WORK INSTRUCTION – Write out, word for word, only the lines from the one with "<p>. npm install <br/>" to the end of the data below.

Segment Start: RECORDED INFORMATION

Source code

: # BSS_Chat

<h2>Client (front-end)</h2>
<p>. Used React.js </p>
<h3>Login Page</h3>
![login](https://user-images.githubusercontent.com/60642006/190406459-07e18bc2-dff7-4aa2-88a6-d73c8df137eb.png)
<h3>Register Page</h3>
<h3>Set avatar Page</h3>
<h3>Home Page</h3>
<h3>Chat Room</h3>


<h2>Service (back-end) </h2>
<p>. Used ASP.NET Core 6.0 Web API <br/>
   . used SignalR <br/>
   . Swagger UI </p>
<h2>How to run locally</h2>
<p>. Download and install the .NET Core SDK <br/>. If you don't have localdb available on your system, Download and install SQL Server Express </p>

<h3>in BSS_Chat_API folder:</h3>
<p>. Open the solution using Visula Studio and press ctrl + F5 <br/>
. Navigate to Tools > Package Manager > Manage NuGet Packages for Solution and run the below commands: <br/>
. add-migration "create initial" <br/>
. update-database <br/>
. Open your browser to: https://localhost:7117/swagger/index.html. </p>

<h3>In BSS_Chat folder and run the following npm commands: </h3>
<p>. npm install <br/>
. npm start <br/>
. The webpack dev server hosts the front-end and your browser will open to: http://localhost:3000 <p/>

Segment End: RECORDED INFORMATION

ANSWER SECTION –
<p>. npm install <br/>
. npm start <br/>
. The webpack dev server hosts the front-end and your browser will open to: http://localhost:3000 <p/>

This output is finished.